Similar challenges exist with respect to terminating a smart contract. Assume a party discovers an error in an agreement that gives the counterparty more rights than intended, or concludes that fulfilling its stated obligations will be far more costly than it had expected. In a text-based contract, a party can engage in, or threaten, so-called “efficient breach,” i.e., knowingly breaching a contract and paying the resulting damages if it determines that the cost to perform is greater than the damages it would owe. Moreover, by ceasing performance, or threatening to take that step, a party may bring the counterparty back to the table to negotiate an amicable resolution. Smart contracts do not yet offer analogous self-help remedies.
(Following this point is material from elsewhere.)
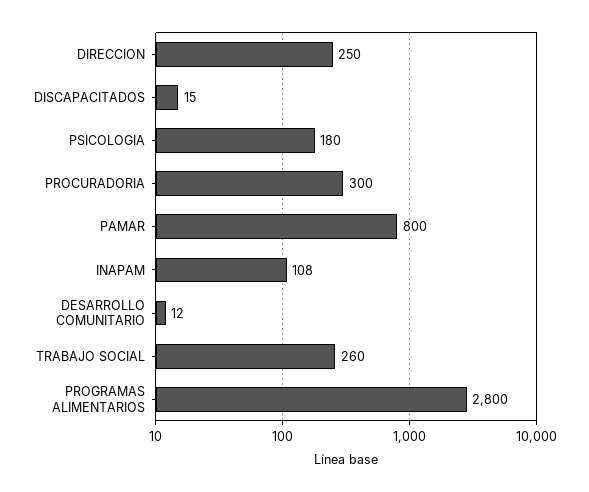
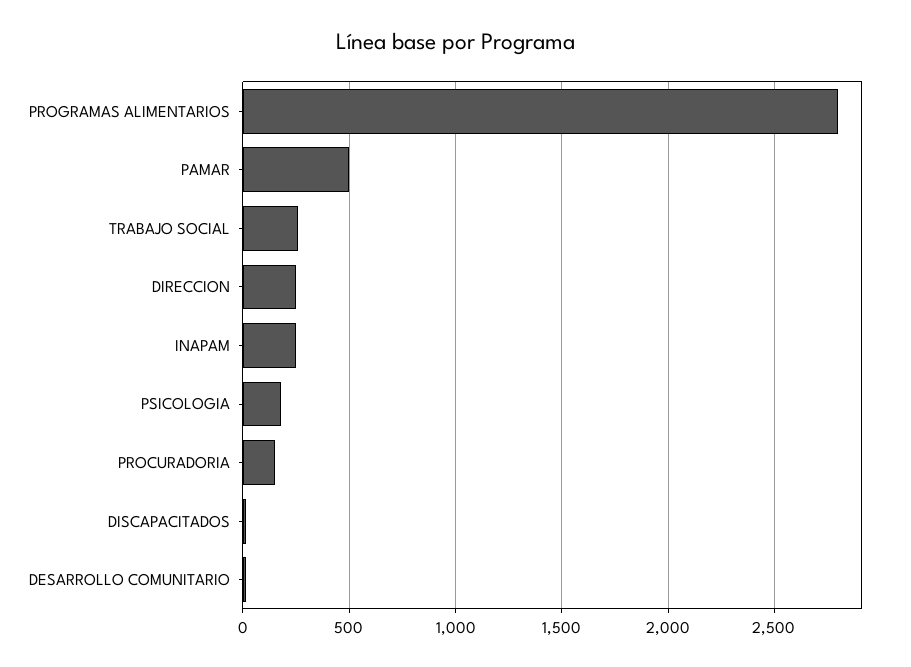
PROCURADORIA: 300 -> 150
PAMAR: 800 -> 500
INAPAM: 108 -> 250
Objectivity and the Limits of Incorporating Desired Ambiguity Into Smart Contracts
The objectivity and automation required of smart contracts can run contrary to how business parties actually negotiate agreements. During the course of negotiations, parties implicitly engage in a cost-benefit analysis, knowing that at some point there are diminishing returns in trying to think of, and address, every conceivable eventuality. These parties no longer may want to expend management time or legal fees on the negotiations, or may conclude that commencing revenue generating activity under an executed contract outweighs addressing unresolved issues. Instead, they may determine that if an unanticipated event actually occurs, they will figure out a resolution at that time. Similarly, parties may purposefully opt to leave a provision somewhat ambiguous in an agreement in order to give themselves the flexibility to argue that the provision should be interpreted in their favor. This approach to contracting is rendered more difficult with smart contracts where computer code demands an exactitude not found in the negotiation of text-based contracts. A smart contract cannot include ambiguous terms nor can certain potential scenarios be left unaddressed. As a result, parties to smart contracts may find that the transaction costs of negotiating complex smart contracts exceed that of a traditional text-based contracts.
It will take some time for those adopting smart contracts in a particular industry to determine which provisions are sufficiently objective to lend themselves to smart contract execution. To date, most smart contracts perform relatively simple tasks where the parameters of the “if/then” statements are clear. As smart contracts increase in complexity, parties may disagree on whether a particular contractual provision can be captured through the objectivity that a smart contract demands.
1“What is the ‘Gas’ in Ethereum?” Cryptocompare, November 18, 2016.
2Nick Szabo, “Smart Contracts: Building Blocks for Digital Market,” 1996.
3Ian Grigg, “The Ricardian Contract.”